* **Aufgabe 1**: Welchen Codenamen trug das Projekt laut dem Textauszug?
* **Aufgabe 2**: Übernimm aus dem Textauszug wortgetreu alles von „Fast ein Jahr“ bis hinunter zu „die Konkurrenz kosten.“.
* **Aufgabe 3**: Fasse den Textauszug in zwei Sätzen zusammen.

* **Textauszug**:
────────

Nach etwas Wartezeit und dem Eingreifen eines Mitarbeiters startet der Internetshop dann doch. Der Chef zeigt, wie sich in den Angeboten aus Jeans, Jacken und High Heels stöbern lässt. Die Seite gliedert sich in zahlreiche Unterabteilungen, sogenannte Apps, die Smartphone-Nutzer von ihren Handys kennen.
An der einen Stelle können die Kundinnen ihre eigenen Taschen entwerfen. Ein Unterprogramm namens Nachteule zeigt, welcher Dresscode gerade in Angie’s Nightclub oder anderen Locations in deutschen Großstädten angesagt ist. Es gibt Apps, um sich aus der Kollektion im Do-it-yourself-Verfahren andere Klamotten zu basteln oder ein Angebot, das den Blick in die Schränke von Designern erlaubt.
„Die Kundinnen sollen auf unserer Seite stöbern und sich auf ganz neue Weise inspirieren lassen“, erläutert Otto. „Es geht um ein möglichst individuelles Shoppingerlebnis.“ Das Wichtigste, was das Angebot von anderen unterscheide, sei aber, dass „wir Ideen von außen zulassen. Jeder kann mit unserer Hilfe eigene Applikationen für die Plattform entwickeln.“ So übertrage man den Mitmachgedanken der sozialen Netzwerke auf den Onlinehandel.
Fast ein Jahr haben Benjamin Otto und seine mittlerweile rund 140 Mitarbeiter an dem Projekt mit dem Codenamen Collins gearbeitet. Haben sich abgeschottet in drei Büroetagen im Eppendorfer Christoph-Probst-Weg. So groß war die Geheimhaltung, dass die Tochtergesellschaft Otto-intern schon den Spitznamen Area 51 verpasst bekam – benannt nach der sagenumwobenen US-Militärbasis. Mehr als 100 Millionen Euro lässt sich der Gesamtkonzern, zu dem neben der Marke Otto auch andere Labels wie Bonprix oder Schwab sowie der Logistiker Hermes zählen, den Angriff auf die Konkurrenz kosten.

────────

* **Extrahierte Einträge**:
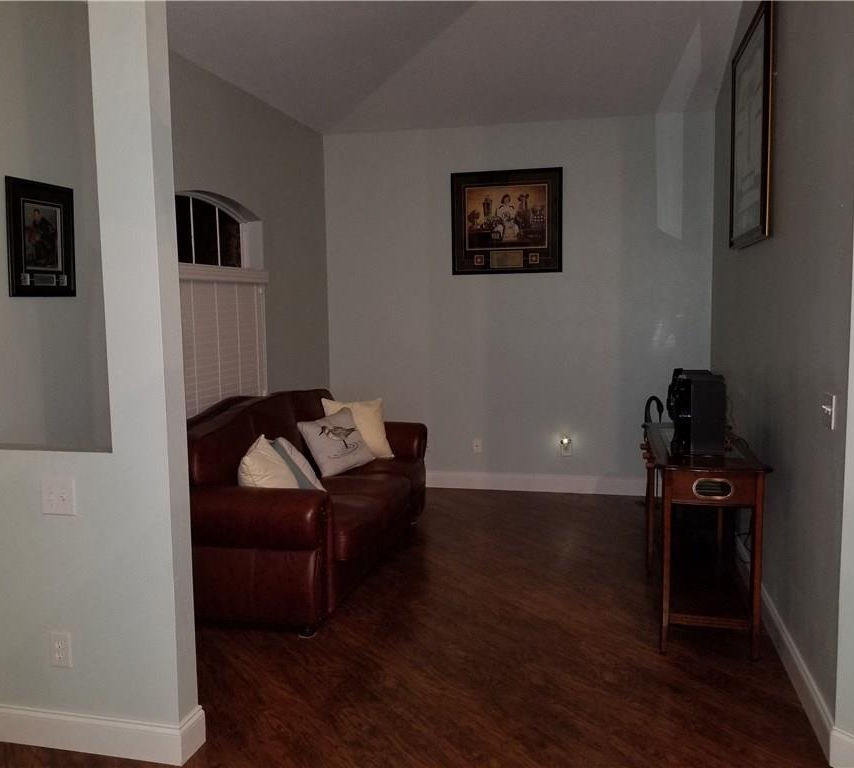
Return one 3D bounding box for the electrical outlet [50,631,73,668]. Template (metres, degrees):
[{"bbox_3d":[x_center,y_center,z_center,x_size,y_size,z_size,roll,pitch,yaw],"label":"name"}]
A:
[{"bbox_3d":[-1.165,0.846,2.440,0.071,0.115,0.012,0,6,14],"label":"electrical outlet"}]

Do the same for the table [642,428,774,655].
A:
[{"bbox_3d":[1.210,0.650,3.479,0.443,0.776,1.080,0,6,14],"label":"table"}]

────────

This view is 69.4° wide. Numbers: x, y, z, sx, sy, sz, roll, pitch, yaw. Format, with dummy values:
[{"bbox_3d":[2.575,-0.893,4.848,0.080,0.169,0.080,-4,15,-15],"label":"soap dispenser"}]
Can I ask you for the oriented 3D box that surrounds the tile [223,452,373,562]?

────────

* **Schriftliche Antwort 1**: Collins.

* **Schriftliche Antwort 2**:
Fast ein Jahr haben Benjamin Otto und seine mittlerweile rund 140 Mitarbeiter an dem Projekt mit dem Codenamen Collins gearbeitet. Haben sich abgeschottet in drei Büroetagen im Eppendorfer Christoph-Probst-Weg. So groß war die Geheimhaltung, dass die Tochtergesellschaft Otto-intern schon den Spitznamen Area 51 verpasst bekam – benannt nach der sagenumwobenen US-Militärbasis. Mehr als 100 Millionen Euro lässt sich der Gesamtkonzern, zu dem neben der Marke Otto auch andere Labels wie Bonprix oder Schwab sowie der Logistiker Hermes zählen, den Angriff auf die Konkurrenz kosten.

* **Schriftliche Antwort 3**: Der Internetshop gliedert sich in zahlreiche Apps, mit denen Kundinnen etwa eigene Taschen entwerfen, angesagte Dresscodes erfahren oder Kleidung selbst basteln können, und laut Otto kann jeder mit Hilfe des Unternehmens eigene Applikationen für die Plattform entwickeln. Fast ein Jahr arbeiteten Benjamin Otto und rund 140 Mitarbeiter abgeschottet an dem Projekt mit dem Codenamen Collins, das sich der Gesamtkonzern mehr als 100 Millionen Euro kosten lässt.